§ **Try it**:
Copy out every line below without alteration.

(Collected data entries)
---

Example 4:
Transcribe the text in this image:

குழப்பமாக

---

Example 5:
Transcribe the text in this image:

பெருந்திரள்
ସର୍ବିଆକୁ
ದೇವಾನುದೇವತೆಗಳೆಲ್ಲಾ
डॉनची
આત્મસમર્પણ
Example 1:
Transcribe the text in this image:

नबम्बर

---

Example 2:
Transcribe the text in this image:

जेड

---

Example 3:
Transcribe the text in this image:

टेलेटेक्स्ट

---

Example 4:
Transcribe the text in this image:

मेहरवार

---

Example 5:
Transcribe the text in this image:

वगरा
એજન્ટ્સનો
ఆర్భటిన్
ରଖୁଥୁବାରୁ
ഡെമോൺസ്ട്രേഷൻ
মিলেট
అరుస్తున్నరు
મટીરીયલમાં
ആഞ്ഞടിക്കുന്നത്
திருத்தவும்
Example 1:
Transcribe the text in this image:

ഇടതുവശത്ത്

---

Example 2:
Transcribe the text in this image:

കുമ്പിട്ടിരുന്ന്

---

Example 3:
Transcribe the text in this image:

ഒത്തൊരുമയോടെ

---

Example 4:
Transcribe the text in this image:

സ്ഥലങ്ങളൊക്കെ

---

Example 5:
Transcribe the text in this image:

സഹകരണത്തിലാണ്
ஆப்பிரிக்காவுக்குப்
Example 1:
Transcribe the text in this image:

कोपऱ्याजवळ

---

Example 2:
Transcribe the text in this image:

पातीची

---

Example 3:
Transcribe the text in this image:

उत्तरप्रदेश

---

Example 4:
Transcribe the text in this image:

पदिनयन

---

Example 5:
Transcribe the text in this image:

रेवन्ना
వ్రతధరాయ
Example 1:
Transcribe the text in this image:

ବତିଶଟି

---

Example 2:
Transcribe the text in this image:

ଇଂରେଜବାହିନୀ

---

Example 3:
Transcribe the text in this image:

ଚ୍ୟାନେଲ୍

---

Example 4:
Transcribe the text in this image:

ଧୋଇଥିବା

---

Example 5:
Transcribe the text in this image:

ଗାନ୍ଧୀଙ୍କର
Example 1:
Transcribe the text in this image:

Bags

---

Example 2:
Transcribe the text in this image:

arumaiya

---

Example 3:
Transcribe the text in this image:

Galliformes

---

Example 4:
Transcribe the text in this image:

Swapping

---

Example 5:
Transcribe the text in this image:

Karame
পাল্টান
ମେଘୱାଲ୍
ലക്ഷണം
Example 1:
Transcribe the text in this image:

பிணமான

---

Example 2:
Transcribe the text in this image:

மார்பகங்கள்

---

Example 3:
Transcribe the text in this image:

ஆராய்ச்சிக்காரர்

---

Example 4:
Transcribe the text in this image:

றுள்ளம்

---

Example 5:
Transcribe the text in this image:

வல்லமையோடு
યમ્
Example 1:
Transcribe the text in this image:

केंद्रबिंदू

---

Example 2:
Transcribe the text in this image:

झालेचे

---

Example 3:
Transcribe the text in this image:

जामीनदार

§ **Solution**:
---

Example 4:
Transcribe the text in this image:

குழப்பமாக

---

Example 5:
Transcribe the text in this image:

பெருந்திரள்
ସର୍ବିଆକୁ
ದೇವಾನುದೇವತೆಗಳೆಲ್ಲಾ
डॉनची
આત્મસમર્પણ
Example 1:
Transcribe the text in this image:

नबम्बर

---

Example 2:
Transcribe the text in this image:

जेड

---

Example 3:
Transcribe the text in this image:

टेलेटेक्स्ट

---

Example 4:
Transcribe the text in this image:

मेहरवार

---

Example 5:
Transcribe the text in this image:

वगरा
એજન્ટ્સનો
ఆర్భటిన్
ରଖୁଥୁବାରୁ
ഡെമോൺസ്ട്രേഷൻ
মিলেট
అరుస్తున్నరు
મટીરીયલમાં
ആഞ്ഞടിക്കുന്നത്
திருத்தவும்
Example 1:
Transcribe the text in this image:

ഇടതുവശത്ത്

---

Example 2:
Transcribe the text in this image:

കുമ്പിട്ടിരുന്ന്

---

Example 3:
Transcribe the text in this image:

ഒത്തൊരുമയോടെ

---

Example 4:
Transcribe the text in this image:

സ്ഥലങ്ങളൊക്കെ

---

Example 5:
Transcribe the text in this image:

സഹകരണത്തിലാണ്
ஆப்பிரிக்காவுக்குப்
Example 1:
Transcribe the text in this image:

कोपऱ्याजवळ

---

Example 2:
Transcribe the text in this image:

पातीची

---

Example 3:
Transcribe the text in this image:

उत्तरप्रदेश

---

Example 4:
Transcribe the text in this image:

पदिनयन

---

Example 5:
Transcribe the text in this image:

रेवन्ना
వ్రతధరాయ
Example 1:
Transcribe the text in this image:

ବତିଶଟି

---

Example 2:
Transcribe the text in this image:

ଇଂରେଜବାହିନୀ

---

Example 3:
Transcribe the text in this image:

ଚ୍ୟାନେଲ୍

---

Example 4:
Transcribe the text in this image:

ଧୋଇଥିବା

---

Example 5:
Transcribe the text in this image:

ଗାନ୍ଧୀଙ୍କର
Example 1:
Transcribe the text in this image:

Bags

---

Example 2:
Transcribe the text in this image:

arumaiya

---

Example 3:
Transcribe the text in this image:

Galliformes

---

Example 4:
Transcribe the text in this image:

Swapping

---

Example 5:
Transcribe the text in this image:

Karame
পাল্টান
ମେଘୱାଲ୍
ലക്ഷണം
Example 1:
Transcribe the text in this image:

பிணமான

---

Example 2:
Transcribe the text in this image:

மார்பகங்கள்

---

Example 3:
Transcribe the text in this image:

ஆராய்ச்சிக்காரர்

---

Example 4:
Transcribe the text in this image:

றுள்ளம்

---

Example 5:
Transcribe the text in this image:

வல்லமையோடு
યમ્
Example 1:
Transcribe the text in this image:

केंद्रबिंदू

---

Example 2:
Transcribe the text in this image:

झालेचे

---

Example 3:
Transcribe the text in this image:

जामीनदार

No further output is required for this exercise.